Rebalancing Bee

A couple days ago I mentioned the rerelease of my game Bee, and promised a follow-up article about some of the technical aspects.

The Project

Key things to know about the game:

Varytale had a Twine-like diagram of the internal structure of each storylet.
  • It was a piece of storylet-based interactive fiction originally designed for the Varytale platform.
  • Each storylet describes a vignette in the life of the main character, ranging from a couple of paragraphs to (at the extreme) a couple of pages. There are usually additional choices to make within the storylet, so the storylet’s internal structure is like a short branching narrative.
  • The game cycles through the months of the year. Every half-month, the player can pick one storylet to play, out of three options. A standard playthrough covers three years, though there are circumstances in which you could spend less time, or more.
  • Storylets to populate the option list can have requirements (controlling whether they’re available at all) and also frequency (controlling how likely they are to be chosen). Some storylets are only available in particular seasons or even particular half-month slots.
  • A chosen storylet may change the player’s stats.
  • Within a storylet, the player may experience further choice points with further stat restrictions and effects.

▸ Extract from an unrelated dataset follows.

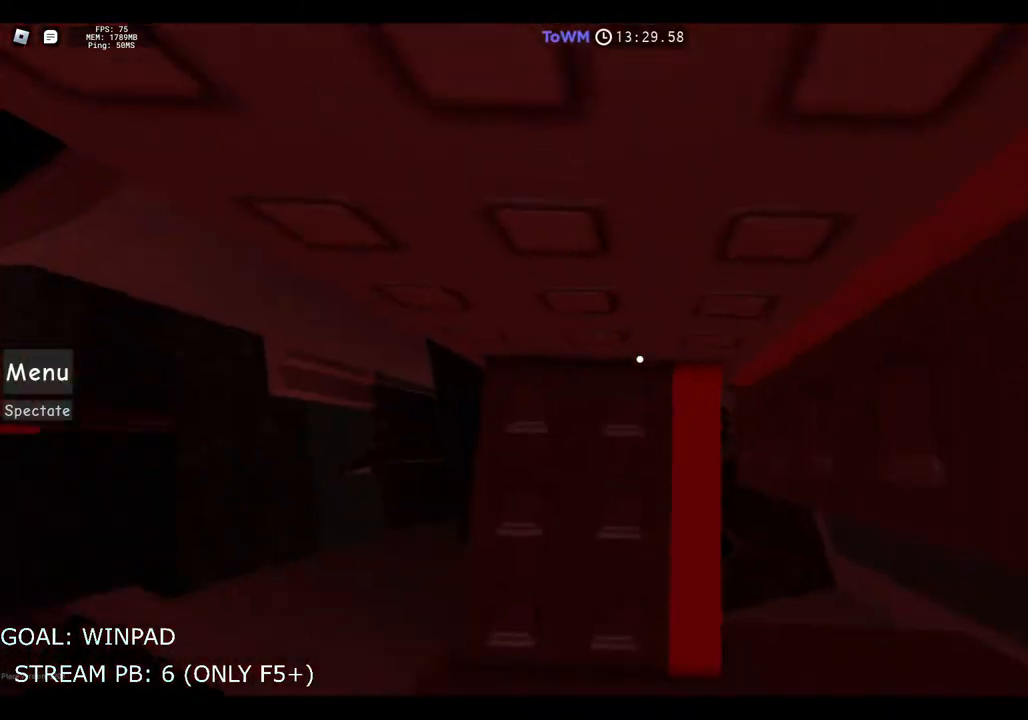
{"keys": ["s"], "events": [[50, "s", "down"], [317, "s", "up"], [400, "s", "down"]]}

You can also play the new Dendry version here.

The Challenge

Bee was written for Varytale, but that platform went away a long time ago. I still had a dump of the content, and Ian Millington had partially ported it for Dendry, an open version of a Varytale-like system. But the Dendry version was unfinished and broken — the endings couldn’t be reached, the frequency of storylet selection was off, and there was no status readout to tell you how you were doing on various game metrics.

Autumn Chen did the work of making a status readout for Bee and importing to Dendry the content that hadn’t yet been ported over. (Autumn has also written a couple of Dendry projects of her own, so she was familiar already with what’s possible there – if you like Bee, I recommend checking out Autumn’s work.)

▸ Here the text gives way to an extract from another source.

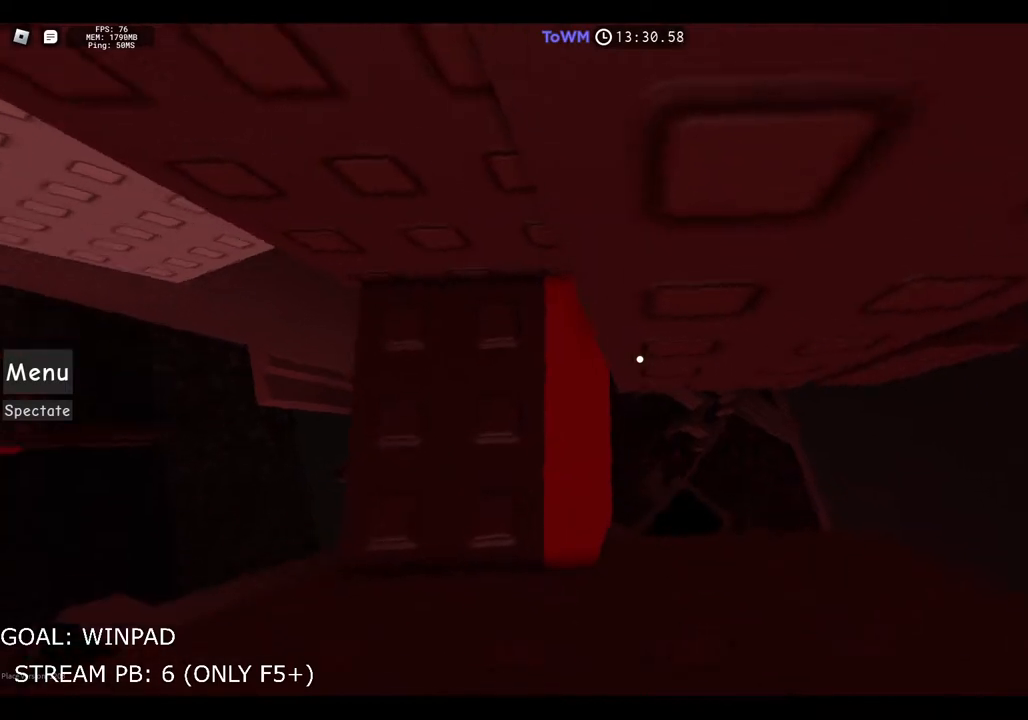
{"keys": ["d"], "events": [[334, "d", "down"]]}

Once that was done, I did some testing, and asked Autumn about a few playability issues I was encountering.

For one thing, I kept being offered the same options, when I knew there were more interesting storylines locked in the game’s system somewhere.

For another, I was finding it hard, even playing deliberately and with knowledge of the system, to unlock a couple of the most interesting endings. And that was at odds with what I wanted the player experience to be.

Part of this was a straight-up bug. We had an issue where one-off narrative storylets weren’t given a higher chance of being chosen vs. repetitive storylets, though they had been in the Varytale version. That was a question of updating all the frequencies to match the Varytale frequencies.

But there were some problems that probably existed even in the initial release – problems that I felt better equipped to fix than I had been in 2012, because I had both a) more experience with this kind of system and b) a different set of tools at my disposal.

Standardising Frequencies

One challenge was that the frequency of storylets was too inconsistent.

In the very original version of the game, Bee was required to use an action meter like the one in Fallen London – that was part of the concept of how Varytale would monetise.

But when you’re designing for a system where people will play your game in a number of short sessions, it becomes more forgivable — or even necessary — to let them see the same text over again in order to refresh themselves about things. So the first version of Bee had a bunch of spelling-drill storylets that we expected the reader to see repeatedly but some hours apart in real time.

Once the action meter went away, that repetition became more annoying, so I addressed it one storylet at a time, making some spelling drill storylets richer (more things to try! the second time you reach it, you can do something different than you did the first time!) and making others lower-frequency.

The Varytale tools were designed towards thinking about each storylet individually. There were cool reader analytics on what players were enjoying:

Varytale let you view which storylets were scored well or badly, on an individual basis.

…but, conversely, they didn’t make it easy to batch-edit things or even review certain kinds of patterns in the storylet requirements data. Editing the storylet system as a system wasn’t really part of the scheme.

By contrast, Dendry source files are raw text. Gone was the ability to look at a flow layout within each storylet. But having a text file directory did make it easier to search for key features (frequency settings for storylets, e.g.) and make sure that they were adhering to design goals.

So one of the things I did was to standardise frequencies for storylets of particular types – a low-medium frequency for chores, medium for spelling drills, high for narrative events with lots of preconditions.

That helped a good bit.

The Calendar

Image of a spreadsheet showing the storylets available in the first and second half of each month.
Elements in orange only happen if the month is right and other conditions are met.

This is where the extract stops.